§ What you need to do: In the advice below, which questions in the final paragraph begin with the words "Do you"? List all of them.

My advice is to stop watching porn and concentrate on loving your wife. The more you watch porn the more intense your cravings are and the more impatient you will behave. Your fantasies are fueled by porn not love or concern for your wife's pleasure or happiness. Out of love for her comfort and happiness will you kick the porn habit? If you love her you would do it for her. If you can come up with all kinds of reason that you don't have to do it, then you should be able to understand how she feels. You can't give up the porn for her and she can't be a porn actress for you.

I feel very bad for your wife, I can imagine how her life is to have a man like you constantly at her for sex. I think you should be careful with her, she may get to a point where she stops having sex with you and wish that you cheat or leave. If she wants to escape your constant pestering and badgering her for sex. 

Sounds like she does not have a moment alone without being prodded and poked by the man who is supposed to love her and look out for her. Do you have anytime to talk about anything else but what you want sexually? Do have any interest besides sex? Do you have time to exercise? Play sports? Do you take your wife and kids places? Does she get any time away from you to reclaim her body? Do you talk to her about anything else besides sex? When you see her, do you just think about what you want to do sexually with her?

§ Records from a collection:
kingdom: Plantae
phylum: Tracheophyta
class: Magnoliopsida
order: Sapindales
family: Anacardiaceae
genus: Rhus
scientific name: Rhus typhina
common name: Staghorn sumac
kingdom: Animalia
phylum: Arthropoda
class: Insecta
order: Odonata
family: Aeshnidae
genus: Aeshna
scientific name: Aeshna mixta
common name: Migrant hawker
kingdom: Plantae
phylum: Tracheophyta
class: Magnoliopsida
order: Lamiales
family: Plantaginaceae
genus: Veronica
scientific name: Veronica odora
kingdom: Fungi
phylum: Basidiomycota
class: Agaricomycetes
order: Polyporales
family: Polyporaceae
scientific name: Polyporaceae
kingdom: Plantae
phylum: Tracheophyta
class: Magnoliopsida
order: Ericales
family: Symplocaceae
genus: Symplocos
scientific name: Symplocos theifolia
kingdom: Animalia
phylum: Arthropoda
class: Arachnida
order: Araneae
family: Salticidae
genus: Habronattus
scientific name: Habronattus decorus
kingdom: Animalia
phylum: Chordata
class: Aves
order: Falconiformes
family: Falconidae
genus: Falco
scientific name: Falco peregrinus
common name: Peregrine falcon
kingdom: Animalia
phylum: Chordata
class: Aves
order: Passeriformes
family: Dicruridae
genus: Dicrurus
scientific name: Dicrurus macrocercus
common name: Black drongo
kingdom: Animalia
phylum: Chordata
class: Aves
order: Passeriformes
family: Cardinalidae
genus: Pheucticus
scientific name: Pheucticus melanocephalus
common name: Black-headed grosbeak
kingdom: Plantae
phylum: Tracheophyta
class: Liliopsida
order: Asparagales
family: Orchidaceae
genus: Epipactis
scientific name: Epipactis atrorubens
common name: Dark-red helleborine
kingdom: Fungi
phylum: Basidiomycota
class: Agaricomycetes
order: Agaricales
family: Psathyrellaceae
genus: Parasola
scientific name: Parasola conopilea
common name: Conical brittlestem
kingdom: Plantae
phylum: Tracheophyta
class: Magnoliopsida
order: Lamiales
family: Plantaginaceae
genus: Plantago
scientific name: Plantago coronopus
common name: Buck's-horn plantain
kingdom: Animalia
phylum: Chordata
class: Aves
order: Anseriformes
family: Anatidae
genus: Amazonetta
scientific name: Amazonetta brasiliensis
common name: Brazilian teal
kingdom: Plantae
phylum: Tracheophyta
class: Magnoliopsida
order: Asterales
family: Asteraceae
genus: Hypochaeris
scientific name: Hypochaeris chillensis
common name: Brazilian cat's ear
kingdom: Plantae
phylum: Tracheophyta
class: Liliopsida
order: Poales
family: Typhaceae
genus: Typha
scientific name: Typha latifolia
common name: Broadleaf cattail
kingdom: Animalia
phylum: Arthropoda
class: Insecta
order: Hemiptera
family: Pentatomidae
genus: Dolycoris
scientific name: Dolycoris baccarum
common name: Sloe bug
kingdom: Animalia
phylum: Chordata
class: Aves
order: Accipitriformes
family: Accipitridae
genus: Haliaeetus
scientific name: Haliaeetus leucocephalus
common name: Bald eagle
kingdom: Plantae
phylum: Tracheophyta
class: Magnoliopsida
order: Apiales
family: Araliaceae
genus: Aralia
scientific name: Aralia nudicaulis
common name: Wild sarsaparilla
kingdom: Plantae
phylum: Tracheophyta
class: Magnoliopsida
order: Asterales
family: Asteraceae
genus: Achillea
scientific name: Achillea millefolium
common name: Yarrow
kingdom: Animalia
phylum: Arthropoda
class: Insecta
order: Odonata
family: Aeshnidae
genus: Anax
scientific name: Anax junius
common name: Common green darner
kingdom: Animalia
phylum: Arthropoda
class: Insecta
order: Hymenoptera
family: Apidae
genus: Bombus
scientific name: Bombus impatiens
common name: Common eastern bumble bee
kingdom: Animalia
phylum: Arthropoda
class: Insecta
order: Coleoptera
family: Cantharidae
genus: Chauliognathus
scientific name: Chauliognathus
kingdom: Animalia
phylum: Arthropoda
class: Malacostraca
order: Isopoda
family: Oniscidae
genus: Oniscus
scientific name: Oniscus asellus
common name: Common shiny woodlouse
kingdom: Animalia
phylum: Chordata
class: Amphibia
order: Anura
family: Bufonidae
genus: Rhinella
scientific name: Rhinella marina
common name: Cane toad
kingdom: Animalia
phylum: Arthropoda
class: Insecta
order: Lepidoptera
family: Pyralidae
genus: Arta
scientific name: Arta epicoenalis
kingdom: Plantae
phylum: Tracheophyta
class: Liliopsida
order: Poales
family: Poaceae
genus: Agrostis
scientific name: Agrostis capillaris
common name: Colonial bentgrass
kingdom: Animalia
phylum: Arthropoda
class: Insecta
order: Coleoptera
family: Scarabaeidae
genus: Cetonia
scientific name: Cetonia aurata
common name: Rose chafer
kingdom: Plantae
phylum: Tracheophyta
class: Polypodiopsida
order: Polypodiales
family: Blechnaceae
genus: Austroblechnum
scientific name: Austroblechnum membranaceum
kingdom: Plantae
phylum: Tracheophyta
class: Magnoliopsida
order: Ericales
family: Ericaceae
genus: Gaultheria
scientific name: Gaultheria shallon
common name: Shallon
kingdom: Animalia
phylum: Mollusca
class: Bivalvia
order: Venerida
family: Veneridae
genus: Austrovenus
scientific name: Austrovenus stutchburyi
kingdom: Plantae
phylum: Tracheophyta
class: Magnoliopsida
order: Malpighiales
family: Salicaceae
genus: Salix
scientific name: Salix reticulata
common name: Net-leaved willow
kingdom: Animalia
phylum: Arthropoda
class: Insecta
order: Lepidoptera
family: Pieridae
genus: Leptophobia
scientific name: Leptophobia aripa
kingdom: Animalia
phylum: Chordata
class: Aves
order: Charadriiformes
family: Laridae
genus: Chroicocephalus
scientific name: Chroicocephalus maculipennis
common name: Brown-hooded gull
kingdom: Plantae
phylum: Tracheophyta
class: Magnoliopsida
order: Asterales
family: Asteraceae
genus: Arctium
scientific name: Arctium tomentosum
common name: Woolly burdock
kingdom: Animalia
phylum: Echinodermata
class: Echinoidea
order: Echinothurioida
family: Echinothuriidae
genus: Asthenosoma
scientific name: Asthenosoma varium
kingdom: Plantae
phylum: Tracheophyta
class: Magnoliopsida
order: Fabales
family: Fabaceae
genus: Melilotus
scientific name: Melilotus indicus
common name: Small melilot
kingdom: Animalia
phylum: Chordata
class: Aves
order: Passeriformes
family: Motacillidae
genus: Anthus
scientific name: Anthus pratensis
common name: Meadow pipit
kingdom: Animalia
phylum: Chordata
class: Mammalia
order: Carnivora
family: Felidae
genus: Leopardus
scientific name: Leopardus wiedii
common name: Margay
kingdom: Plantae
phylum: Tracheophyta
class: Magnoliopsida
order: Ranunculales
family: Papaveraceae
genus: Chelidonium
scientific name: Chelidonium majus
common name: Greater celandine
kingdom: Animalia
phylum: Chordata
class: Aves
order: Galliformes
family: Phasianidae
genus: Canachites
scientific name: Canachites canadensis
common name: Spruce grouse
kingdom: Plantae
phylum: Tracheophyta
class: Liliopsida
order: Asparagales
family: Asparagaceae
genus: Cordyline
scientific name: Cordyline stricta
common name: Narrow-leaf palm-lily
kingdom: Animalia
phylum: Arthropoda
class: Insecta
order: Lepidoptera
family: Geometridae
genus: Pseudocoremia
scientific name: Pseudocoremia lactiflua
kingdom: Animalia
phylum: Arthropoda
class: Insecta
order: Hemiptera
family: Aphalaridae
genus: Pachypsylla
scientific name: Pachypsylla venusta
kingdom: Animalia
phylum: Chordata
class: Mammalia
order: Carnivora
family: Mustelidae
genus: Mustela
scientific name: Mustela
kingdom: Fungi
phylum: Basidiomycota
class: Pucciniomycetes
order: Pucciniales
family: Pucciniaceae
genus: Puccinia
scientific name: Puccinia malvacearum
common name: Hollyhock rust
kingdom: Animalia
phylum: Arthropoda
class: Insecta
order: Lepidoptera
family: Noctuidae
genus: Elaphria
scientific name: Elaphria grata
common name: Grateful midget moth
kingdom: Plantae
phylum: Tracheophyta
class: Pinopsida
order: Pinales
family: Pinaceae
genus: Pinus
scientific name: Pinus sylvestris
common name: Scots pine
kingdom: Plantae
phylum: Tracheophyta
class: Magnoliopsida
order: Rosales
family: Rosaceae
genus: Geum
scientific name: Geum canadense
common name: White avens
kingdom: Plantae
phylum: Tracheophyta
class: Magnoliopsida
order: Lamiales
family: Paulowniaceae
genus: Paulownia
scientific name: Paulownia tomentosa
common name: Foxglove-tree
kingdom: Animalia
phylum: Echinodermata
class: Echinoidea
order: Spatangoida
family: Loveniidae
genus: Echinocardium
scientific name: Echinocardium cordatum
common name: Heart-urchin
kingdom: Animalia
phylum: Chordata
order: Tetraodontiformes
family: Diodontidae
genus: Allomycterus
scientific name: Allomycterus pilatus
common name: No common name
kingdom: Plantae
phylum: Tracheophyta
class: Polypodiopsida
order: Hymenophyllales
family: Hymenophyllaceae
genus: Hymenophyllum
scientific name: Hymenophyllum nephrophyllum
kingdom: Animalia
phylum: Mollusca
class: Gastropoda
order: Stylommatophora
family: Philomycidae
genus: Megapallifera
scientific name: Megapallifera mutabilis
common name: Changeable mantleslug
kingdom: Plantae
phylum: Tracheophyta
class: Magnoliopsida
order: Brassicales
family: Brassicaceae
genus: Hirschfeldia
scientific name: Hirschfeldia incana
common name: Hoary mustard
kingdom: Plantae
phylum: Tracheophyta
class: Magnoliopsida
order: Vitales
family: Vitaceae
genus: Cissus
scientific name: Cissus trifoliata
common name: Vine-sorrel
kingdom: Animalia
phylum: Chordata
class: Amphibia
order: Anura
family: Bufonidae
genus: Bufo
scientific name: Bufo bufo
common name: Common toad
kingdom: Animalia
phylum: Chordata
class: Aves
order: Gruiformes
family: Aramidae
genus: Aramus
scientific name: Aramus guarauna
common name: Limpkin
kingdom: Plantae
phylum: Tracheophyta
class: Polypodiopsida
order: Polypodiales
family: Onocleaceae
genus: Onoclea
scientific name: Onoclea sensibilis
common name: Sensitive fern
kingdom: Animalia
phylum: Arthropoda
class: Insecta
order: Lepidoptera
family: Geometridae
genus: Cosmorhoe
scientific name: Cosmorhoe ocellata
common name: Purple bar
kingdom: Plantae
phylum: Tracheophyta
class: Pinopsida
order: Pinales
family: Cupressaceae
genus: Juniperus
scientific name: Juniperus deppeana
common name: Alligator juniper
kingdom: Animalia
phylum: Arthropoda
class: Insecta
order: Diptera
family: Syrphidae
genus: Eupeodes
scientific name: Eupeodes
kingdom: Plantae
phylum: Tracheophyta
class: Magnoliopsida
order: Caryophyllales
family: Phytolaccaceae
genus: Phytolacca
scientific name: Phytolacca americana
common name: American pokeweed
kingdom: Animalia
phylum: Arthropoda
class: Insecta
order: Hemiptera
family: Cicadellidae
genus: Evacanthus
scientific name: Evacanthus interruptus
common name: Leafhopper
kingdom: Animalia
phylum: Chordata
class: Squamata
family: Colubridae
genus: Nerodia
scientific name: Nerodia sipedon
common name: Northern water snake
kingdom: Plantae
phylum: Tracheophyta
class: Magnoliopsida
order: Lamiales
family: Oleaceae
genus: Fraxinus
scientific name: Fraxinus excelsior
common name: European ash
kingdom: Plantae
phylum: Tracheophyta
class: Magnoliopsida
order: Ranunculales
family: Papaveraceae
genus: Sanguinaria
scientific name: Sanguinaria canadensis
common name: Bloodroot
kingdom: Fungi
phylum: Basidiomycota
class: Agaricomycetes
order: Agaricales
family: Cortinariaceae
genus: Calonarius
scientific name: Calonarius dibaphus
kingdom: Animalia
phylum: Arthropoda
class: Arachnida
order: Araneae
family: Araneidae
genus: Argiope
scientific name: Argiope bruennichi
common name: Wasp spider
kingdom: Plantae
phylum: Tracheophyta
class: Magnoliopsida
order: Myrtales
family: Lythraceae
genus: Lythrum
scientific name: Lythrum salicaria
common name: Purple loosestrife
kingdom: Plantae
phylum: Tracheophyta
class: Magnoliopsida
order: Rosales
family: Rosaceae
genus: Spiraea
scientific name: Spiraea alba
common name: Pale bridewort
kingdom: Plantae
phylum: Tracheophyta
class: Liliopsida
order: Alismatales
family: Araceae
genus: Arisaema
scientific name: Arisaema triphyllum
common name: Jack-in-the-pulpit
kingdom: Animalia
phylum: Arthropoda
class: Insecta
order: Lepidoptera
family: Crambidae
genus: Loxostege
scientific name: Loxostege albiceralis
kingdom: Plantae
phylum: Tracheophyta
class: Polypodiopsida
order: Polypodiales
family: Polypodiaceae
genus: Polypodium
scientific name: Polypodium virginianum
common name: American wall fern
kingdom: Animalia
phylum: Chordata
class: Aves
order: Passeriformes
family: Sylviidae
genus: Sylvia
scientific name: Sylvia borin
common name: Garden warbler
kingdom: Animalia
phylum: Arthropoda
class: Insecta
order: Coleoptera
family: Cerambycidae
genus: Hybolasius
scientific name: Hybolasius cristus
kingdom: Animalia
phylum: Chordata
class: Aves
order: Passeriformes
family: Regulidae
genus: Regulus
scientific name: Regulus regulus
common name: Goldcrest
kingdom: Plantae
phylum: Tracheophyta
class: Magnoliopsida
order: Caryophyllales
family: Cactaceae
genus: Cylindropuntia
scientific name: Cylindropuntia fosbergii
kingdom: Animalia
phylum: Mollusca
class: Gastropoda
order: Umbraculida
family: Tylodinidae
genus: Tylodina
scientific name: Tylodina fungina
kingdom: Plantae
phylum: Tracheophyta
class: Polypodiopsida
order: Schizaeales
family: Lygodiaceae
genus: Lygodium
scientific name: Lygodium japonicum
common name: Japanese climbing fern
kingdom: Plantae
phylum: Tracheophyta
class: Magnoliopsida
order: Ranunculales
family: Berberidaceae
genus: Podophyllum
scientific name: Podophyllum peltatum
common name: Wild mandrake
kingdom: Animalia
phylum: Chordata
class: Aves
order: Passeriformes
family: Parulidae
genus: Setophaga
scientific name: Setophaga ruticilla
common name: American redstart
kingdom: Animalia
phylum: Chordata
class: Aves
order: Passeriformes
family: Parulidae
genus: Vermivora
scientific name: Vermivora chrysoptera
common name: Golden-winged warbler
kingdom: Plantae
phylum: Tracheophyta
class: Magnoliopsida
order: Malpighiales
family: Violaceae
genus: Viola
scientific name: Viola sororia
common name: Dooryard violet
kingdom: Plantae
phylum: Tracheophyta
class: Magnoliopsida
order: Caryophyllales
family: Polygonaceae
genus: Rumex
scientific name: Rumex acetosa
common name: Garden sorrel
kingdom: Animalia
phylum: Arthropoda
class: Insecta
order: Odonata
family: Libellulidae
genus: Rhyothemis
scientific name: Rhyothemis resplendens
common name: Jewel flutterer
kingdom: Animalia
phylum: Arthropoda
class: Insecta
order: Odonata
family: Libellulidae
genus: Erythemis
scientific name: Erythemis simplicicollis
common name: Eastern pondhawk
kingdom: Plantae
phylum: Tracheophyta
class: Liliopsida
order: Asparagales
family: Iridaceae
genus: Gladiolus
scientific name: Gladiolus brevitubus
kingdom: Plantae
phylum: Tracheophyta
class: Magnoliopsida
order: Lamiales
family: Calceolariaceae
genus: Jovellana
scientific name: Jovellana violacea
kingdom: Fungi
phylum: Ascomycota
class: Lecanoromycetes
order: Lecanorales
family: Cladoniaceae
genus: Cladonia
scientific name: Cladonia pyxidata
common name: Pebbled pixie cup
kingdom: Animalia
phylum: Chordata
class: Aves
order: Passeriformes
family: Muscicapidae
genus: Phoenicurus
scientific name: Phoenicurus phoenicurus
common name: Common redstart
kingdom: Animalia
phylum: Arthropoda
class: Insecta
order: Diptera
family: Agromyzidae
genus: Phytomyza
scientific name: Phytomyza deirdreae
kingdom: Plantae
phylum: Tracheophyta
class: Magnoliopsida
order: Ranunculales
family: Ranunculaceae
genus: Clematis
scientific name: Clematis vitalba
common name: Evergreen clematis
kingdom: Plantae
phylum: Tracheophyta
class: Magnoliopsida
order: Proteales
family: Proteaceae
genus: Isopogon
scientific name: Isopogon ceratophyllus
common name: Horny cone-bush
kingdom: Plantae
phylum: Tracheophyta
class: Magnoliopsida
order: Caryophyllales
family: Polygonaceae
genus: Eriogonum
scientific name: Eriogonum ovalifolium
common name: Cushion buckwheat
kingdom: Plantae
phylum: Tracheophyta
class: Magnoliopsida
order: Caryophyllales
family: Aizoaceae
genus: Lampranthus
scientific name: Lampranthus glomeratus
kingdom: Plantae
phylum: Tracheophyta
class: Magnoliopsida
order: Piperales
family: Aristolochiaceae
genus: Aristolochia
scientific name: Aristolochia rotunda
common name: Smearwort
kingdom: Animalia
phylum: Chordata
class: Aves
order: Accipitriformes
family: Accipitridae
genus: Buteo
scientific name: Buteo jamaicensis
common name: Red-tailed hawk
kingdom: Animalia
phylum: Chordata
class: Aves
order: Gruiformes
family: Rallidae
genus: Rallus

§ Output:
- Do you have anytime to talk about anything else but what you want sexually?
- Do you have time to exercise?
- Do you take your wife and kids places?
- Do you talk to her about anything else besides sex?